Don't be an absent father then. You can do that without marriage!

You talk as if being friends and colleagues is the equivalent of being in a relationship, it isn't. You don't know each other in the way you would have if you'd been in a relationship and you need to do that bit before you even consider marrying each other

If you keep pushing it as marriage or nothing you may find she decides that co-parent is all you are ever going to be....

SleepingStandingUp · 12/03/2024 13:48

Smetasmerwig · 12/03/2024 13:23

Why did you get married?

I think my situation is quite different as we have been friends for 5 years and very close. I'd also add that the main reason for financial disparity is age. I will catch up, so hopefully this will help.

Because we'd had a romantic relationship and were in love. Not because I was pregnant or he owned an expensive house.

SleepingStandingUp · 12/03/2024 13:50

Smetasmerwig · 12/03/2024 13:33

Marriage for me is important and I believe demonstrates intent that we are committed to working to making if work.
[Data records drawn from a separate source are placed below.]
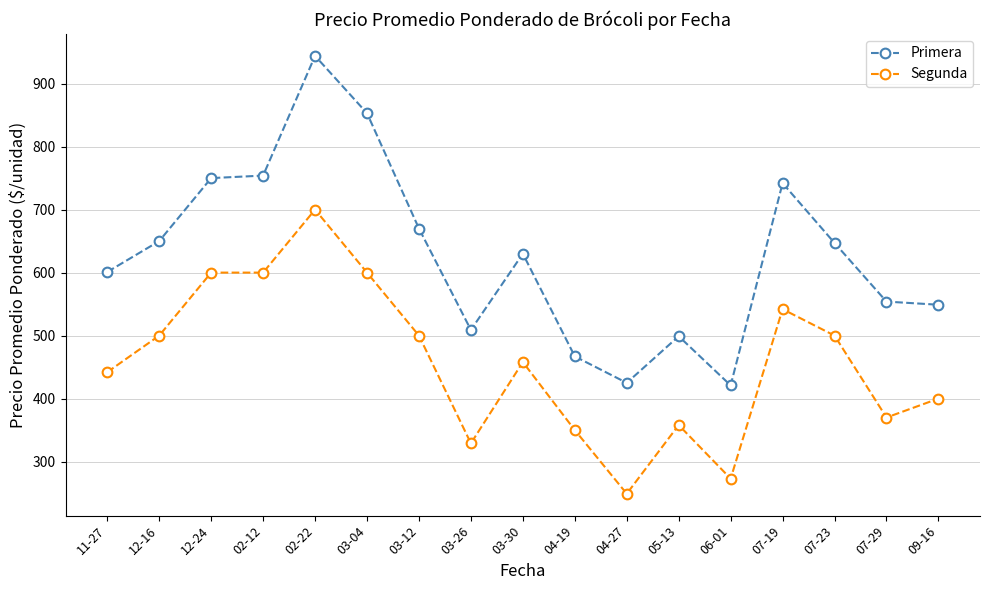

At 07-23, list the series in order from smallest to largest.

Segunda, Primera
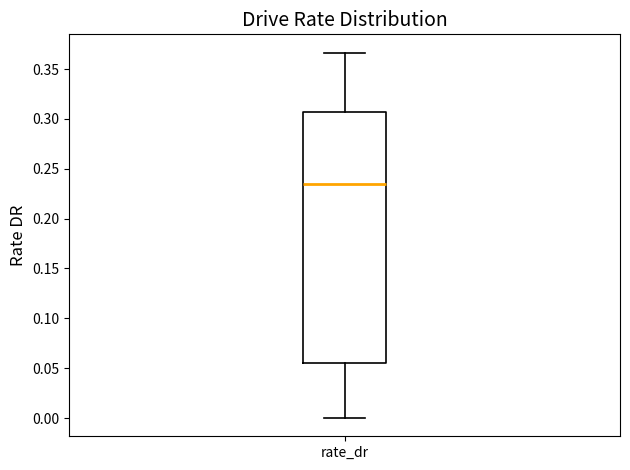

Read this box plot against the y-axis: the position of the median line, the range covered by the box, and the ends of both whiskers. The values are not printed on the chart, so give them approximately, as read against the axis.

median 0.235, box 0.055 to 0.305, whiskers 0.000 to 0.365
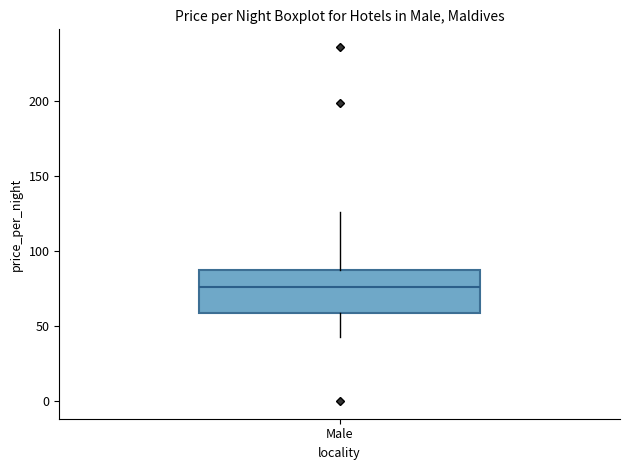

Read this box plot against the y-axis: the position of the median line, the range covered by the box, and the ends of both whiskers. The values are not printed on the chart, so give them approximately, as read against the axis.

median 75, box 60 to 90, whiskers 45 to 125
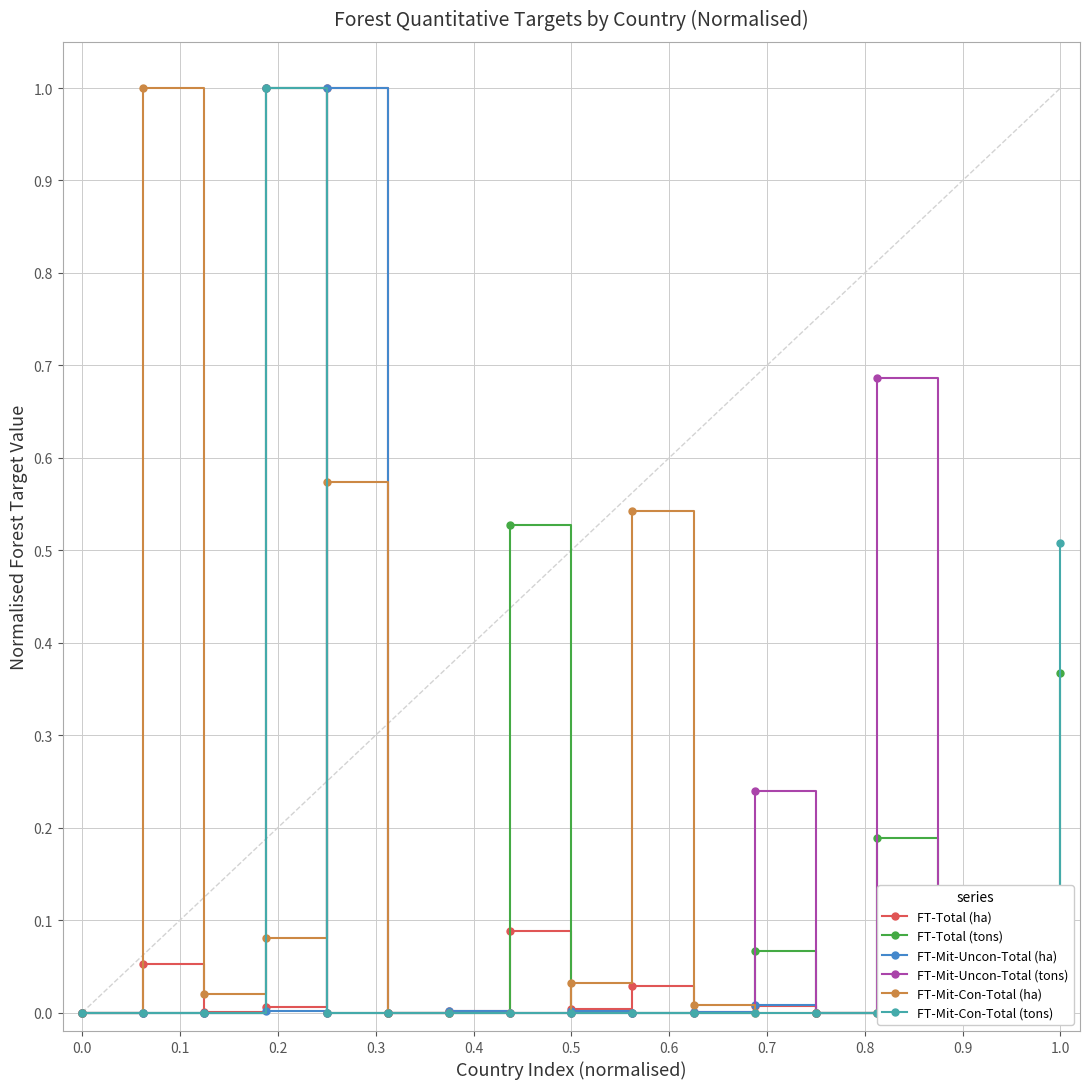

Does the chart have visible grid lines?

Yes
I will be sacrificing a lot to ensure I can be the best parent I can be and I need to feel comfortable that we are both all in.

But you're proposing marriage before you even love each other romantically because you want financial responsibility. Otherwise what? You're out? You'll have ot EOW once they're five?

Haydenn · 12/03/2024 13:50

Smetasmerwig · 12/03/2024 13:35

And finances are important. I don't want to be in a situation where she decides to walk, and I'm having to build a life from scratch whilst staying close to my child. Marriage provides a degree of security which I need.

So even you admit its about shoring up your financial future! You don’t use your baby to trap a woman into providing you with security.

ConflictedCheetah · 12/03/2024 13:53

EmilyTjP · 12/03/2024 13:36

Wow imagine the responses if this was the other way round.

38 year old Man, £2 million house and winding down career, gets 27 year old woman pregnant . You’d all be telling her to marry him for security!

If the roles were reversed the difference is that the woman, and lower earner, would likely be left supporting the baby while the man can continue to progress and earn.